A Message from Pastor Hale
Those who hate life and fight for the right to destroy it also see Baptism as a great evil. Baptism, as a divine gift, bestows Christian status on children. And everyone knows that a newborn is not significantly different from an unborn child. The distinction is simply location, and the mode of dependence on a mother. It is much like asking someone if he feels older on his birthday than he did the day before his birthday. Human distinctions, like age, net worth, physical ability, and born or unborn, do not get to the root of the value of life.
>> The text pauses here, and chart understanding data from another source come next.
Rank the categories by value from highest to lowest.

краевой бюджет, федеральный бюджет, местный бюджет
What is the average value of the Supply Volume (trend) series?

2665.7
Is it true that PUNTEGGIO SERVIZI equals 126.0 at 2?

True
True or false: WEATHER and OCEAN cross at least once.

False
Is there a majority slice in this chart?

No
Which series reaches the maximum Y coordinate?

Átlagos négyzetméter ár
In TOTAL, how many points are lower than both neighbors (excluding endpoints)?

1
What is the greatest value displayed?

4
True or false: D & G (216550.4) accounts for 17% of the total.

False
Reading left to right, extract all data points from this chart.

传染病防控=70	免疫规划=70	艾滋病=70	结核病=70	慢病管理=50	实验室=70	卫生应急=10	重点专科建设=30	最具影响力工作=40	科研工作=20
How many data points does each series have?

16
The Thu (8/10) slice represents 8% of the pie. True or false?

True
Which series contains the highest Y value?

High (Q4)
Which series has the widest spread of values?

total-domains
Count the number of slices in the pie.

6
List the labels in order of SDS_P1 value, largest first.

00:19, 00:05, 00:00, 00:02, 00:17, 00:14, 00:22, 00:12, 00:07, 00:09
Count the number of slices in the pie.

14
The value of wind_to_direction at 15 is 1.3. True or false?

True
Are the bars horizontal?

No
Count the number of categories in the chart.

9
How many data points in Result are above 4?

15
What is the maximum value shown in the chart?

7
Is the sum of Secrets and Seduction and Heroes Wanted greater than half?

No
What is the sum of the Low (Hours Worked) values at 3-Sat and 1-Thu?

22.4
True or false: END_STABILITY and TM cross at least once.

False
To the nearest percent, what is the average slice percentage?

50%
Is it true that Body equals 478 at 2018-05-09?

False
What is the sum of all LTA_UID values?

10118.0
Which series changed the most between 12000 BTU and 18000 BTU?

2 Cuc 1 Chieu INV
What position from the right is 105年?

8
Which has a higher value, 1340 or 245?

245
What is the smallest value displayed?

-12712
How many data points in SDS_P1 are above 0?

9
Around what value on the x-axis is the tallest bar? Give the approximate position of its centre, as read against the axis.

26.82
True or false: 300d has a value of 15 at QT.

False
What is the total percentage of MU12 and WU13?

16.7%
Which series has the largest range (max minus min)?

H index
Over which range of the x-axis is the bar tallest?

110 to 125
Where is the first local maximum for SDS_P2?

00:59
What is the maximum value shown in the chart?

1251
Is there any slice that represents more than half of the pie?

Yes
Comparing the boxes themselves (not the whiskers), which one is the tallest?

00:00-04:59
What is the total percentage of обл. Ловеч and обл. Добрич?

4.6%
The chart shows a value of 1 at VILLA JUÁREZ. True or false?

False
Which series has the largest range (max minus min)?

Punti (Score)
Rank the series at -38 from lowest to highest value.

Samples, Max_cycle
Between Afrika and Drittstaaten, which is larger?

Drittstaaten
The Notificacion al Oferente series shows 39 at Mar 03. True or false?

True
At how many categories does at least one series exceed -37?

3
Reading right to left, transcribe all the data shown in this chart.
Life is something much more distinctive than our reckoning of it. It has intrinsic value, since God is the creator of life. All human life is made in His image. So instead of looking at the outward condition of life – what we look like and how much we can achieve on earth – we look to the origin of life. All life is divine, in a sense, since we have a divine maker who calls us to protect and preserve what He has created. The fifth commandment sums this up in these words: “You shall not murder.” As individuals, we do not have power over life. It is not ours to control, eliminate, or decide if it should exist. This angers and frustrates many, who see life not as a gift, but as a curse.
But the issue becomes imminently practical because children are not mental choices. Women do not choose to be pregnant or not pregnant. God decides to create life and connects His blessing of children to marriage. Neither do we get to pick how many children we are fruitful with, since husband and wife do not create, they are simply the vessels God uses to bring forth life – to do His work. “And God blessed them. And God said to them, ‘Be fruitful and multiply and fill the earth and subdue it, and have dominion over the fish of the sea and over the birds of the heavens and over every living thing that moves on the earth.’” God really was blessing us, and continues to bless with each and every baby, but since sin and death have entered the world, children, and the lack of children, both mean suffering and some pain to sinners. This world does not work as it should.
But Baptism, as a gift for all, including infants, marks life as having divine purpose. God recognizes the value of life, even if people don’t. And we all do not see life as being as good as God does, because we all are sinners. Worldly people usually only connect cost, trouble, and work with children – all negative things. Checking out at the store one time with a number of my children, a lady said to me: “How are you going to pay for their college?” That is a strange thing to say to a father with very young children. It makes it seem as if college is a divine sacrament giving life – at a heavy cost. But life is free, all it takes is a little water and the allpowerful Word of God. Baptism is to set the course for life living in Christ. It changes what appears to be only work and care and misery, into a divine privilege. Parents get to raise up children for God and lead them to Christ, where grace and love is found. The forgiveness and dignity bestowed in Baptism is life-changing. Because we are baptized we know that God has forgiven all unrighteousness, saved from death, and given an eternal inheritance. Baptism really does change everything.
True life in Christ is a gift. He is the redeemer of all life and He gave His life to win righteousness for us. This forgiveness changes how life is seen. Despite the work and effort needed to raise and care for children, life is always good. In spite of the sin and earthly problems we see, Christ’s righteousness is available for us. It is granted to the youngest among us – freely as a gift. It angers some Christians and many atheists that baptized children cannot choose to be baptized or reject baptism of their own will. But this is how God intended it – we didn’t choose our own earthly life and have no true power over it. Life in Christ, the second birth, is a gift of God. So also, eternal life and Christ’s righteousness are divine gifts that are not chosen or demanded, they are merely received. This is the life of faith, living by God’s promise. True living is living by Christ’s Word and promise. Those in Christ never die.
So Christians should have no guilt over bringing life into a cursed world. The curse of sin is undone in Christ, who became a curse for us. It is always good for husband and wife to be fruitful and multiply. We need not fear how we will manage or how they will fare – God speaks His promise in Baptism and gives what He declares: a new birth in Christ through the Spirit. The knowledge of a good God, through Christ’s death and resurrection, is needed to see life for what it really is.
No matter how weak, sick, or fragile life seems to be, Baptism bestows the righteousness of Christ and eternal life. We are to die with Christ, according to our Baptism, so we may be raised with Him at the last day. “Do you not know that all of us who have been baptized into Christ Jesus were baptized into his death? We were buried therefore with him by baptism into death, in order that, just as Christ was raised from the dead by the glory of the Father, we too might walk in newness of life” (Rom. 6:3-4). This newness and resurrection promise we cannot see with our eyes, but it pervades every aspect of life, especially for the most helpless and weak among us. Baptism undoes the curse we are under and shows life as what it truly is: a gift of God that is not to be separated from Him. Amen.
Now thank we all our God With hearts and hands and voices.
Who wondrous things has done, In whom His world rejoices;
Who from our mothers’ arms Has blest us on our way
With countless gifts of love And still is ours today.